Linda semana meu querido
beijosssssssssssss

2:02 PM  
Blogger Dea Marinho said...

porra. uma coisa meio david lynch, sei lá. da primeira vez que eu li imaginei que ele tinha adormecido e apenas sonhara com o trem voltando à cidade sempre que ele tentava sair. depois li de novo e achei que talvez houvesse mais coisas nas entrelinhas. a sensação de estar preso a um lugar e de não conseguir deixá-lo é bem interessante. será mesmo que não cabe a ele a decisão de ir embora? e nesse caso, o que é o trem nessa sua metáfora? é mesmo uma metáfora? porra. vc é foda. vou ter que ler a terceira vez. hehehehe a propósito, adorei a idéia de peso que vc deu à saudade. bem poético isso. parabéns. beijao.

7:17 PM  
Anonymous Abud said...

Vou ler de novo, de novo, de novo, de novo, até chegar na estação certa.
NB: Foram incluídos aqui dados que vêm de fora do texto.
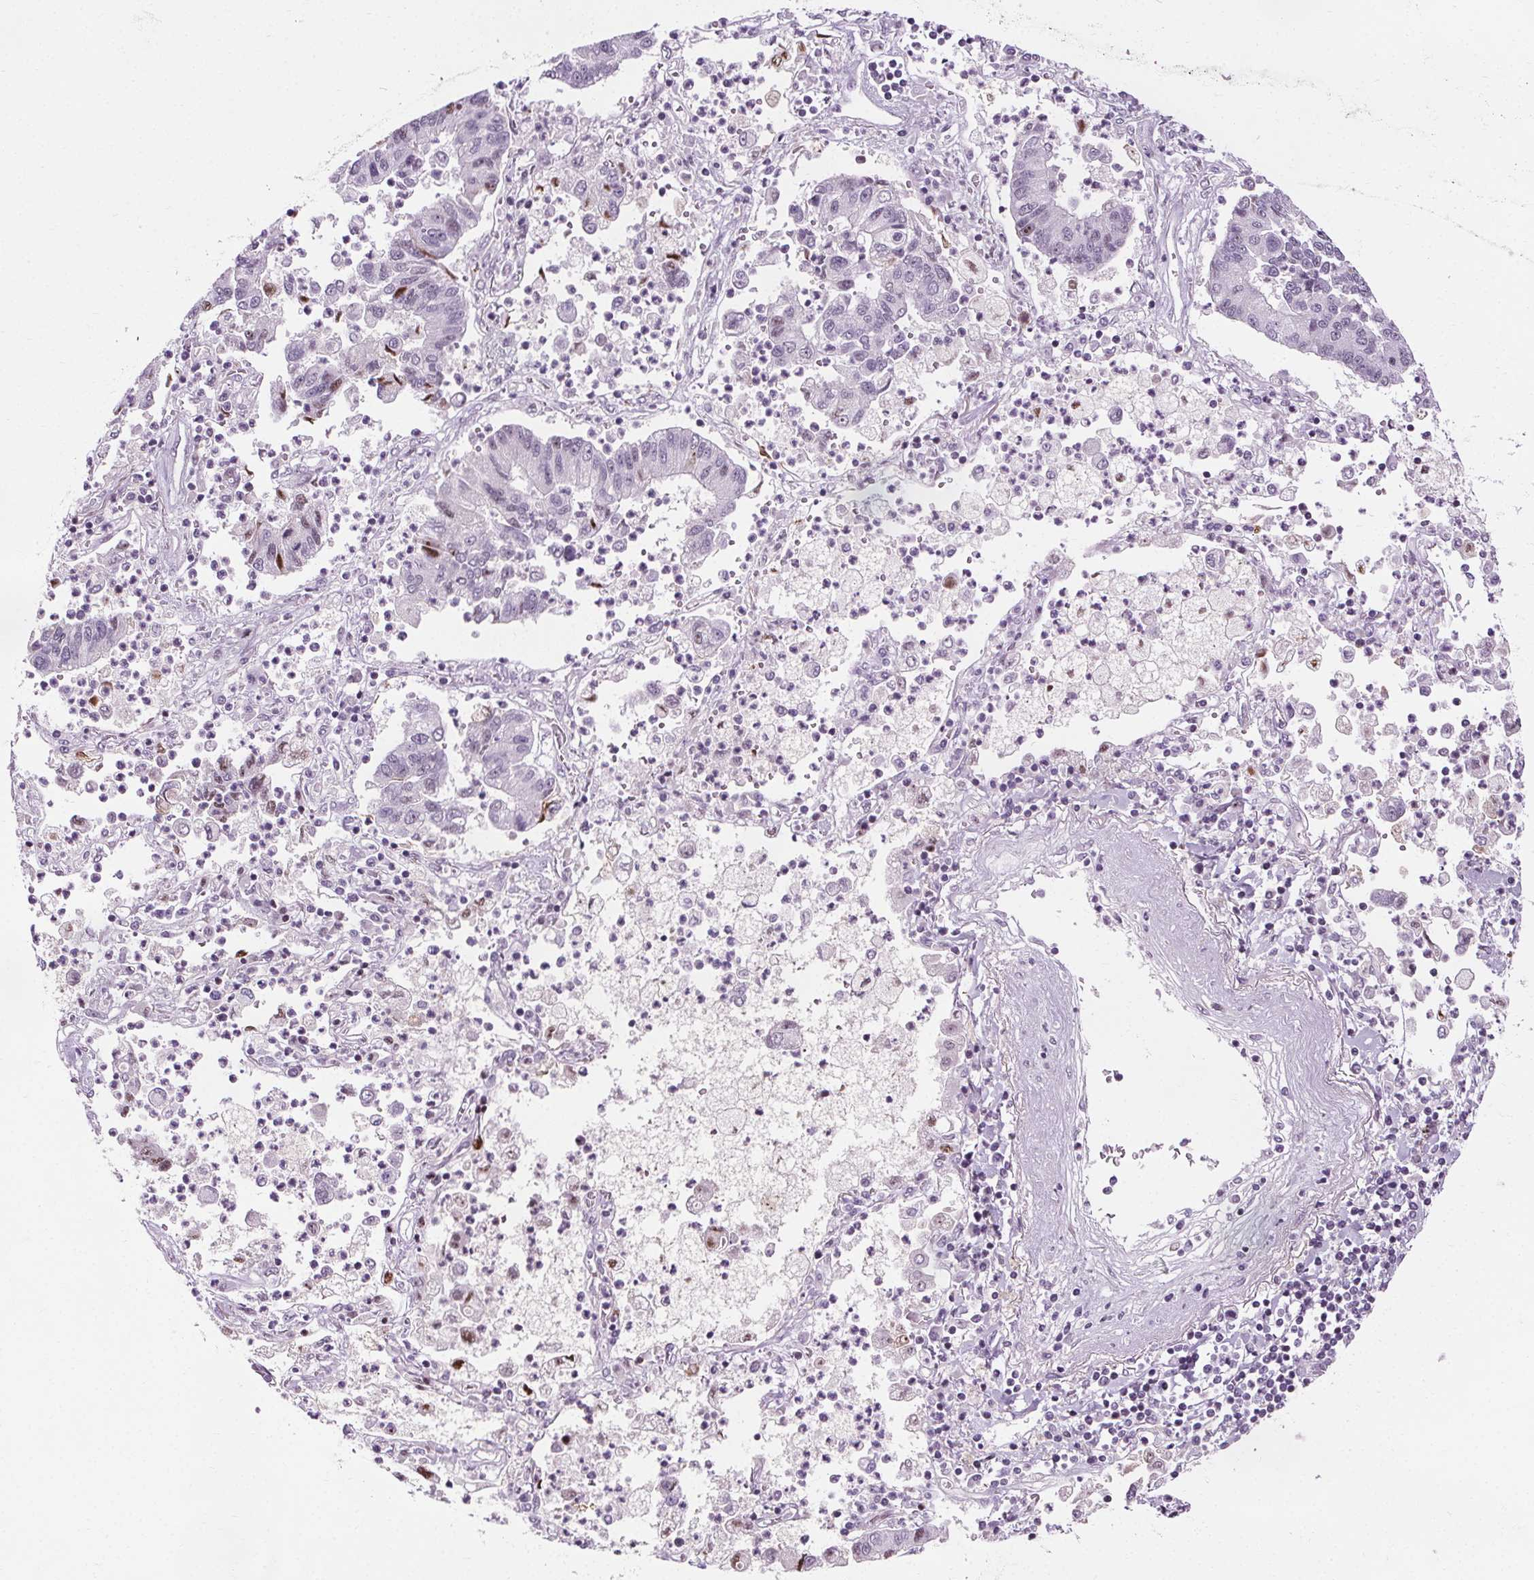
{"staining": {"intensity": "moderate", "quantity": "<25%", "location": "nuclear"}, "tissue": "lung cancer", "cell_type": "Tumor cells", "image_type": "cancer", "snomed": [{"axis": "morphology", "description": "Adenocarcinoma, NOS"}, {"axis": "topography", "description": "Lung"}], "caption": "Lung cancer (adenocarcinoma) stained with DAB (3,3'-diaminobenzidine) immunohistochemistry shows low levels of moderate nuclear positivity in about <25% of tumor cells. (Brightfield microscopy of DAB IHC at high magnification).", "gene": "CEBPA", "patient": {"sex": "female", "age": 57}}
Caralho!

6:54 AM  
Blogger Marguinha said...

Foi profunda...ainda estou nos trilhos ;) =************

8:56 AM  
Anonymous Xelle said...

Texto bem legal, gostei!

7:47 AM  
Anonymous Deco said...

Minha mala de saudade tá pesando uma tonelada!

5:06 PM  
Anonymous Abud said...

eita que esse trem tá parado!!!!! atualizaê homi.

10:49 AM  
Blogger Chica said...

estou morrendo de saudades!!!!!!!!!!!!!!!!!!!!!!!!!!!!!!!!!!!!!!!!!!!!!! minha guia é tão linda!!!! um xero na alma!